人生も旅もトラブルの連続、だからこそ‘’今‘’を大切にしたい

あなたはもしかして学芸員?

朝日新聞夕刊に載っていた『アートの伴奏者』の記事

それとも、パートのおばさんですか

 ある日の新聞の夕刊に載っていたこの『アートの伴奏者』を読んで、長年の疑問が解けたような気がした。筆者の宇佐江みつこさんは岐阜県美術館で監視員をして、自身の仕事についての秘密を明かしてくれている。監視員というのはよく美術館などに行くと、椅子に座っていて、なんだか退屈そうに見える人、それが私が抱くイメージだった。宇佐江さんもたまにお客さんから「あんたずうっと座ってて大変やなあ」と同情!?されることもあるそうだ。

 だが、本当に監視員とは「退屈な仕事」なのかと思ったら、現実は正反対なのだ。宇佐江さんも「自分がなる前は正直そう思っていた」というが、なってみたら「一日中気を張る場面の連続」だった。そもそも監視員の仕事というのは、無断撮影がないか、ペン類が使われていないか、作品に近づきすぎていないか等々を、さりげなく見張る仕事だ。第三者から見たら、なんだかつまらなそうに見えても、警戒は怠らないのがプロなのである。それにしても、椅子に座ったままじっとしていないといけないのはどうみても辛いとしか思えない。だが、仕事となれば、それどころではないのが本音なのだろう。

 この監視員という仕事、そんな仕事があるなんて、私はこの記事を読んで初めて知った。私は今までずうっと、椅子に座って皆の様子を観察している人は美術館の学芸員さんだとばかり思っていた。なぜかと言うと、たまにお客さんが展示してある作品について何やら質問している場面に遭遇し、それに懇切丁寧に対応している姿を目にしたからだった。もっともそれは外国の美術館で、滅多に日本の美術館には足が向かないのだが、いつも椅子に座ってじっと辺りの様子を窺っている人が気になっていた。
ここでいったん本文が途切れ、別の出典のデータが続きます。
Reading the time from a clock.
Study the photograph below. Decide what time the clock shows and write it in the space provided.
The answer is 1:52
 あの人たちって、もしかして時給いくらで雇われているパートのおばさん!?なのかと思ったこともあった。特に印象に残っているのはロシアのエルミタージュ美術館で、あそこで椅子に座っている中年の女性たちは皆小さなハンドバックを抱えて座っていた。あれって、もしかして自身の貴重品、いやそれに間違いないと思うのだが、日本なら貴重品はロッカーにでも入れて置くのではないか。エルミタージュは想像もできないほど広いので、ついつい長居をしてしまうのだが、ある日おばさんが他のおばさんと交代する場面まで見てしまった。それでも彼女たちが皆パートのおばさんだと決めつけるのが私の浅はかな誤解だとしたら、とんでもなく失礼なことだ。
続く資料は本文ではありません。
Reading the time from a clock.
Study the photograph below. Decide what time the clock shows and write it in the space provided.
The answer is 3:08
 宇佐江さんによると、学芸員というのは、展覧会の準備や作品の保存・研究などであちこち動き回っている人たちで、要するに忙しいのである。なので、「来館者がそんな学芸員を目にする機会は案外少ないはず」で、となると私たちが普段お目にかかるのは監視員と言うことになるのだ。そうなのか、そうだったのか、と私は膝を打った。ロシアの美術館で見たおばさんたちは監視員の仕事をしていたのだ。学芸員と監視員とをごちゃまぜにしていたとわかって長年の疑問が氷解した気分になった。

 そう言えば、私は監視員に注意されたことが何回もある。ベルサイユ宮殿で舞い上がり、バシャバシャとやたらにデジカメで写真を撮っていたら、突然男性の係員がやってきて怒られた。その時は何が何だか分からなかったが、あとでフラッシュ撮影禁止だとわかった。またある名画を近くで見たいあまりに、床に引いてある白い線を越えてしまったこともある。もちろん監視員がすっ飛んできて止められた。だが、世界中どこに行っても監視員がいるかというと、そうでもない。

 薄暗い空間に展示してある美術品は近づいてみないとよく見えない。ある時私は作品をもっとよく見ようとして、展示ケースのガラスについついおでこをぶつけてしまった。ガツンと言う音がしたので我ながら驚いた。そしてすぐに辺りを見回した。きっと誰か係員が飛んでくるに違いないと思ったが、誰も来やしない。一瞬ホッと胸を撫でおろしたが、感情の赴くままに行動するのを少しは抑えなければとも思った。